Yanbo didn't look back as she answered, "to do the things I have to do, and to balance out injustices where they are imbalanced."

"What injustices?" Yucheng asked. Yanbo remained resolutely silent.

"Fine. I won't ask about that. But will you be coming back?"

Yanbo had an urge to laugh. "Why would I be coming back? To display how useless I am now I'm back to a normal person?" With that, she pulled her arm free from Yucheng's grip and exited the place.

There was a temple to Jinghe, she knew, farther north of the town, where she could stay. She had gone there a couple of times when she was still studying at the Du Clan. It only took an hour to walk there, but with her burnt and ragged uniform and the absence of the sun in the night sky, she felt cold, and it turned every one of her steps to ice.

When Yanbo arrived, she pushed open the creaky doors and opened it to a slightly dusty, average-sized temple, whose floors were a little dirty, but there was a little straw in the corner for her to sleep on, and her clothes would make adequate covering, at least until it got cold. With that thought, she closed the doors behind her, found that mattress of straw, and bundled herself up and went to sleep.

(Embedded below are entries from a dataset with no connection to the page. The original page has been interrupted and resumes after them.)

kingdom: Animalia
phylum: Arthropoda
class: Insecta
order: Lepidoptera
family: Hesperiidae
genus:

From then on, she would sleep on a mattress of straw with clothes as blanket. She would sweep the floors of the temple, draw fresh water from the well, cut fresh straw from the endless wild fields, set up incense offerings, and practiced. Even though Yanbo had long lost the book detailing the practices of demonic cultivation, she remembered, and when she closed her eyes, she could almost see the yellowed pages in front of her. And, so, whenever the temple had no chores left for her to do, she would sit in meditation, or practice her martial arts, but regardless, not one second was spent wasted.

Yanbo had a job to do, she had revenge to take, and she was lying in wait.